Meanwhile Saul, still breathing threats and murder against the disciples of the Lord… as he was going along and approaching Damascus, suddenly a light from heaven flashed around him. He fell to the ground and heard a voice saying to him, “Saul, Saul, why do you persecute me? —from Acts 9:1—20.
It was difficult for me to choose between this week’s scripture lessons… The almost unimaginable conversion of St. Paul in the Acts of the Apostles or St. John’s post-Easter, resurrection appearance and breakfast on the beach, replete with Jesus’ re-commissioning of the disciples to “go and feed my sheep”! I went with the latter for worship, but Paul’s persuasive, power-of-example presence cannot go unnoticed!
For those who dare to do so, there is something very daring and controversial in living out the gospel for of course it calls for restoration and reconciliation. If we really understand that we are made whole by the grace and love of God then we have to respond to the invitation therein to live that relationship in community.
Can you imagine what it must have been like for those who were once persecuted at Saul’s hand, to listen to Paul now preach the gospel of love and grace, forgiveness and for-each-other-fellowship to them? Maybe this story is as much about the daring and controversial work of redemption and restoration where the one who hurts a community is offered justice and grace by that same community than it is about the one who is transformed! Maybe it is another example of resurrection at work in the living and breathing and being of the faith community.
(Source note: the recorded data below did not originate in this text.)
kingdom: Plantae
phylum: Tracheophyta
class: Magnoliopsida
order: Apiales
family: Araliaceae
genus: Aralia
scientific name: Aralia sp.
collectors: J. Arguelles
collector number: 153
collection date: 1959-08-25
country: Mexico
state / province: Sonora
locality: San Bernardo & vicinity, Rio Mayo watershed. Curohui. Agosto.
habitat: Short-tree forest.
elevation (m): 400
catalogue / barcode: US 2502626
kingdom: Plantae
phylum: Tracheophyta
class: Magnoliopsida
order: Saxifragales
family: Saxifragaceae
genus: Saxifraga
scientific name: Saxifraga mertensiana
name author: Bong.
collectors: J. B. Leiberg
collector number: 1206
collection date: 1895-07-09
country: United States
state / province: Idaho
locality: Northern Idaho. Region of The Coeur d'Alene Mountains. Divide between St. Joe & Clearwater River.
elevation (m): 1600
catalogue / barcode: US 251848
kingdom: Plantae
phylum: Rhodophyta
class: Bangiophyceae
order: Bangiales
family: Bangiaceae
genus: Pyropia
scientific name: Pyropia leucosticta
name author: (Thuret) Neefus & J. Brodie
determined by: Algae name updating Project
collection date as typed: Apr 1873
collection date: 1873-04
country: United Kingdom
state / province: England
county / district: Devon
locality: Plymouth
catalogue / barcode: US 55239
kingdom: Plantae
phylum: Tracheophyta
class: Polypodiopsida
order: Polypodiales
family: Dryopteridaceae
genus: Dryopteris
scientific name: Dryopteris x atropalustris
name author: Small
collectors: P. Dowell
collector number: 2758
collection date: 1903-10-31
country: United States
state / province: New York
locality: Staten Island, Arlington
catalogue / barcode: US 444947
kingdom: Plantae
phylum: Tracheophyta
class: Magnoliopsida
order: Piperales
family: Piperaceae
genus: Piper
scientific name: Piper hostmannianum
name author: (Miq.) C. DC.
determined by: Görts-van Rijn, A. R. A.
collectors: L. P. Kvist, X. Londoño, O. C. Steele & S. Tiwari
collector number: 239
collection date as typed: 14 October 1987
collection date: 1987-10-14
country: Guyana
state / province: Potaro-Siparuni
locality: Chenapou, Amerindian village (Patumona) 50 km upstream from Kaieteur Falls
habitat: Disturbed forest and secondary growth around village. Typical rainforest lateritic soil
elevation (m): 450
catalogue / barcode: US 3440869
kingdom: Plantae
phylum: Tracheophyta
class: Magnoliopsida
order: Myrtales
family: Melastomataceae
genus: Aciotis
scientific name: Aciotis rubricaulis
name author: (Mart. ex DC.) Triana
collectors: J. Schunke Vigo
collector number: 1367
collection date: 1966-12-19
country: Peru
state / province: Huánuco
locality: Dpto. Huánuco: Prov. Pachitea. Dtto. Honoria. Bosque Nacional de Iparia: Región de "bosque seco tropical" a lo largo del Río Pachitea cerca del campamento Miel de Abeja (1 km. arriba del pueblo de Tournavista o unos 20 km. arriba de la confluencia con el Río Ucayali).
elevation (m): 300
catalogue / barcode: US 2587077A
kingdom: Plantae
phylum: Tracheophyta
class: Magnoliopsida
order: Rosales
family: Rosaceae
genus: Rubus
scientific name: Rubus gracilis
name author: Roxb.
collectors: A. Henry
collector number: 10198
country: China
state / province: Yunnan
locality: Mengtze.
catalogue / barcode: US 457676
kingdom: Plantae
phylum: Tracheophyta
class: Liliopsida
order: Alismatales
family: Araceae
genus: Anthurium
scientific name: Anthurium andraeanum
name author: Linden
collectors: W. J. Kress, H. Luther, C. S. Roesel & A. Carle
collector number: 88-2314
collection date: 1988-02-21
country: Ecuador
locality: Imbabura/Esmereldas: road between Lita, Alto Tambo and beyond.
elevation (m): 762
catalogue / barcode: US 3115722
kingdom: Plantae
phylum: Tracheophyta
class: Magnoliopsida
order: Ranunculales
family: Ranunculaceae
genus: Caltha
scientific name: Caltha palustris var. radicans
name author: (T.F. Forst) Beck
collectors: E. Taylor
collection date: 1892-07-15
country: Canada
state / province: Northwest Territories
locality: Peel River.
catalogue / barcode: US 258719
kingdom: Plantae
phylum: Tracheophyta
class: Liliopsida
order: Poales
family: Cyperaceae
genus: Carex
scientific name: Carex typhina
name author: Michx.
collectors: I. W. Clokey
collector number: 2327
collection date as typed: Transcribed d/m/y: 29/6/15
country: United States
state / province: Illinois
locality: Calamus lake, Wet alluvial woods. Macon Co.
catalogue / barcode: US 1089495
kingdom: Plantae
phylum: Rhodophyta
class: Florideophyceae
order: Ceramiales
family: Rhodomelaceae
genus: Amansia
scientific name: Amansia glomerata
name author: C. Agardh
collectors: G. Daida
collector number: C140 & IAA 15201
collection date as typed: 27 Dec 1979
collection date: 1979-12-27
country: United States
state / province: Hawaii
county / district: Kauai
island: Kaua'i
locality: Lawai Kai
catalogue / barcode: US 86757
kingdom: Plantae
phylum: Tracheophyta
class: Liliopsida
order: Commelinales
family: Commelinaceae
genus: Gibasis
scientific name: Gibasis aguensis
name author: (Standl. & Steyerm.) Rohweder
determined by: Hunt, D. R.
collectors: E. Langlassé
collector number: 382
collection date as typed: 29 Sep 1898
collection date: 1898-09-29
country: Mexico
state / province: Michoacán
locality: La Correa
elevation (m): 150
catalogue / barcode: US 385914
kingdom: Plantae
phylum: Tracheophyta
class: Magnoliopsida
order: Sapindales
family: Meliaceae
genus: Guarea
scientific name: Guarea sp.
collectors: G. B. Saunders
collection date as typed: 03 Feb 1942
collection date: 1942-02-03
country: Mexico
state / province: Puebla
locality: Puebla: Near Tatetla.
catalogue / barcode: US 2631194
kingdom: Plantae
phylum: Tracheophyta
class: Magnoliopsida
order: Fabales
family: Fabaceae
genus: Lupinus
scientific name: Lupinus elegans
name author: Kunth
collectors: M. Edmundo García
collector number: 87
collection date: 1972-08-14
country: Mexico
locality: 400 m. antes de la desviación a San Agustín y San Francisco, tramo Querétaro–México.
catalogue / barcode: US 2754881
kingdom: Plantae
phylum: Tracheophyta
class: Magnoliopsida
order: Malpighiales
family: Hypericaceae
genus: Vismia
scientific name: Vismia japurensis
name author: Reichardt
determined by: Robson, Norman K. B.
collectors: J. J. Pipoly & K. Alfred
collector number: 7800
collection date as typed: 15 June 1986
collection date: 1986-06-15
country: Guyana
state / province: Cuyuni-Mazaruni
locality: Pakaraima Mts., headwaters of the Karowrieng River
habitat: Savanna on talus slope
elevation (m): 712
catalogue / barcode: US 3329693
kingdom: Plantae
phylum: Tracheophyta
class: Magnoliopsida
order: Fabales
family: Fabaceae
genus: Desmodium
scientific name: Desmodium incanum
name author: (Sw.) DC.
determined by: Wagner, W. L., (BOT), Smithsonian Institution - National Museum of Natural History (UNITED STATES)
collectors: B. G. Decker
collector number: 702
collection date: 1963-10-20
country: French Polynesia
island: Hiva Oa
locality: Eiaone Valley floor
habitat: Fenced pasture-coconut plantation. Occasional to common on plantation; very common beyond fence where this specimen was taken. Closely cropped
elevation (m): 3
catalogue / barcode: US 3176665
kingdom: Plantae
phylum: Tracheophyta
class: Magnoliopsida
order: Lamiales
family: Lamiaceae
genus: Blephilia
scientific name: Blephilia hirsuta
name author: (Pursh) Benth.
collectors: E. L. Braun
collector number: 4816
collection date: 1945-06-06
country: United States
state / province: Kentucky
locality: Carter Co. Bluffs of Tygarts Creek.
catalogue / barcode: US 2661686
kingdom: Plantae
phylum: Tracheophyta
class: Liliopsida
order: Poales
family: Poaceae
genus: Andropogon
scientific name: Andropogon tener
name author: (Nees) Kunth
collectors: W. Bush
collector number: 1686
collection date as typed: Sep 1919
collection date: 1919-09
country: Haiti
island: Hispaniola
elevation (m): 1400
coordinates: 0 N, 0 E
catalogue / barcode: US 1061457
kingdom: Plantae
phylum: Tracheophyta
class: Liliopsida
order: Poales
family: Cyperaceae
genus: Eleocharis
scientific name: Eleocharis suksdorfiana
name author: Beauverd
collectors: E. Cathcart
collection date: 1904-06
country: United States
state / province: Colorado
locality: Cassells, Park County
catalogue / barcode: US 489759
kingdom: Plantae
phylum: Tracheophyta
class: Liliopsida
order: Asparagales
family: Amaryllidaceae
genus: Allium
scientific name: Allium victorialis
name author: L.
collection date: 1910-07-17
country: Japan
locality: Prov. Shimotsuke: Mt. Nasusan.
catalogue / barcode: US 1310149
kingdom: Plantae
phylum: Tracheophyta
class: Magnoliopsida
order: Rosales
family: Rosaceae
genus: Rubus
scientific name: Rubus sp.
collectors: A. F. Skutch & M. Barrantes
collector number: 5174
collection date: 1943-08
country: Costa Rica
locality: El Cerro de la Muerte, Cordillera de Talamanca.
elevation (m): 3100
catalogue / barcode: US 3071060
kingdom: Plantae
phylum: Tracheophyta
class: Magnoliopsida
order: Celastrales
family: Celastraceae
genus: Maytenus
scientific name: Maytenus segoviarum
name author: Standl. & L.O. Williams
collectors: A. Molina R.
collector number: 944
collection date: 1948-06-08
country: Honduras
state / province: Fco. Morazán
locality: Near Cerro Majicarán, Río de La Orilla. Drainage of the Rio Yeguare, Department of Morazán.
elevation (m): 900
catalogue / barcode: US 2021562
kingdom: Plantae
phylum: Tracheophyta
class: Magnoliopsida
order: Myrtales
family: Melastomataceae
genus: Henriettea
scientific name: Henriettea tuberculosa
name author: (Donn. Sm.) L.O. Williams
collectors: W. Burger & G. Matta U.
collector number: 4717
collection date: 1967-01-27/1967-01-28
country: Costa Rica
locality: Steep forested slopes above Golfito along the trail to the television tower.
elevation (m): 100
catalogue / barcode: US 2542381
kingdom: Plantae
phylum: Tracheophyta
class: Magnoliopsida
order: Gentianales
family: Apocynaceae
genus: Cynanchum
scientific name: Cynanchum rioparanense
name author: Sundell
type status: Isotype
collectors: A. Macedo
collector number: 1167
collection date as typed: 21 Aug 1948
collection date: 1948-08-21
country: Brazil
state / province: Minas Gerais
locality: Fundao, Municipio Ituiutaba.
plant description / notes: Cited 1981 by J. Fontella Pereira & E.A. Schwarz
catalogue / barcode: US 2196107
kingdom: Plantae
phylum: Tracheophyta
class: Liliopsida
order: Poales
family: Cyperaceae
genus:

Beloved we are an Easter people, and as people of faith we are called to live the hard edge of the gospel that accepts in grace and offers justice to those who have been unjust towards us and the very community that we seek to form. And transformation comes, as Psalm 30 extols. The Psalmist celebrates God who transforms mourning into dancing and weeping into joy. At the heart of our faith is the promise that hurt and pain and violence will be transformed. This is a powerful image of what God’s grace and love can do. It energizes a transformation rather than simply making everything better.
So it leaves us wondering: What trust is required for us to risk transformation, especially in places of brokenness, so God’s Spirit may bring restoration, renewal, transformation? And what stories of transformation do we know that began personally, spread locally, and became global?
How might this inform our ongoing process of transformation? Will we allow God to drive restoration of this community so that we might go out and feed God’s beloved sheep?
With Blessing and prayer for joyful and transformative resurrection—
in your life and in our church’s ministry!